Michael Sfard, a leading Israeli human rights attorney, sees the questioning of activists as part of that trend.
“The Government of Israel has launched a campaign against what it calls ‘delegitimization’ of Israel,” Sfard wrote in a text message to JTA. “Unfortunately this applies to criticism of its occupation policy, which means it is a political persecution of opponents. So you don’t have to be a BDS supporter to have problems at the airport.”
Both Rothman-Zecher and Zimmerman have been involved in controversy before due to their activism. Rothman-Zecher has been involved in various left-wing groups in Israel. In 2012, he served a prison sentence for refusing to enlist in the IDF.
Zimmerman is a co-founder of IfNotNow, a left-wing American Jewish millennial group that protests Israel’s treatment of the Palestinians. In 2016, she briefly worked for Sen. Bernie Sanders’ presidential campaign until a previous Facebook post of hers surfaced that included obscene language about Netanyahu. She currently works for Gisha, an NGO that focuses on freedom of movement for residents of Gaza.
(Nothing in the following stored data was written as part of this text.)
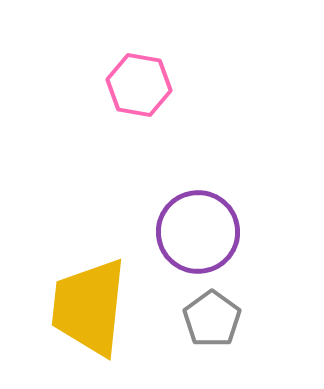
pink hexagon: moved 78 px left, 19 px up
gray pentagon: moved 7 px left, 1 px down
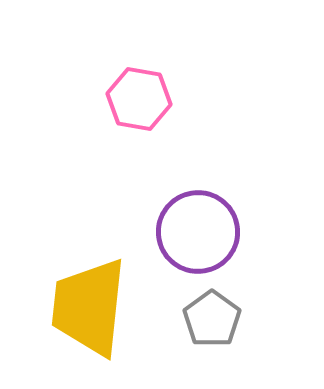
pink hexagon: moved 14 px down
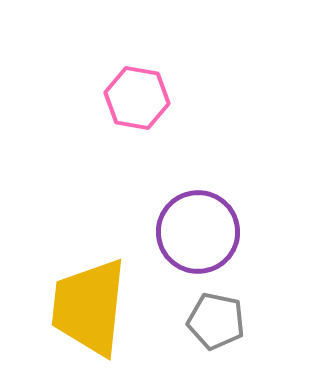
pink hexagon: moved 2 px left, 1 px up
gray pentagon: moved 4 px right, 2 px down; rotated 24 degrees counterclockwise
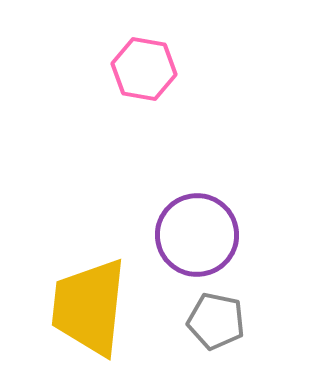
pink hexagon: moved 7 px right, 29 px up
purple circle: moved 1 px left, 3 px down
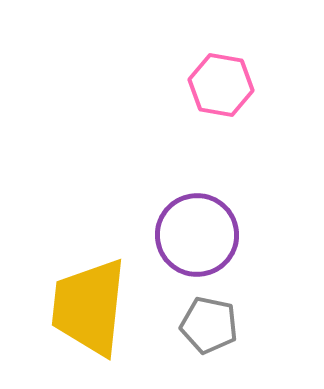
pink hexagon: moved 77 px right, 16 px down
gray pentagon: moved 7 px left, 4 px down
Zimmerman does not support BDS, but her outspokenness has drawn harsh criticism from some pro-Israel activists. Arsen Ostrovsky, a pro-Israel human rights lawyer, tweeted this week that she should have been barred from entering Israel.
“Shame they let Zimmerman, an extremist, a racist, supporter of BDS and defender of terror against Israel, back into the country!” he wrote.
But the questioning of left-wing activists has given even some Israeli critics of the activists pause. Daniel Gordis, vice president of Shalem College in Jerusalem, wrote in 2016 that Zimmerman’s opposition to Israel’s 2014 Gaza war was tantamount to denying Jews the right to self-defense, and that she “positioned herself as an enemy of the progress that Jews have made.”
On Wednesday, however, he wrote that the questioning at the border was a “heavy-handed, amateurish display of power.”
“Israel needs a leader who can model devotion to the values of liberal societies, not undermine them for the sake of short-term political gains,” Gordis wrote in a Bloomberg View column about the detentions. “Appealing to citizens comfortable with authoritarian-leaning regimes may earn Netanyahu short-term political gains, but could eventually yield a country which no one would call ‘one of the world’s most open democracies.'”
Zimmerman said the experience has not deterred her from future activism. But she won’t be surprised if something like this recurs.
“I’m not a BDS supporter, but I’m pretty publicly critical of any effort to silence or stifle BDS, and I’m just kind of wondering when my turn will come,” she said. “The list is only going to grow of the people that are going to fall in the government’s crosshairs.”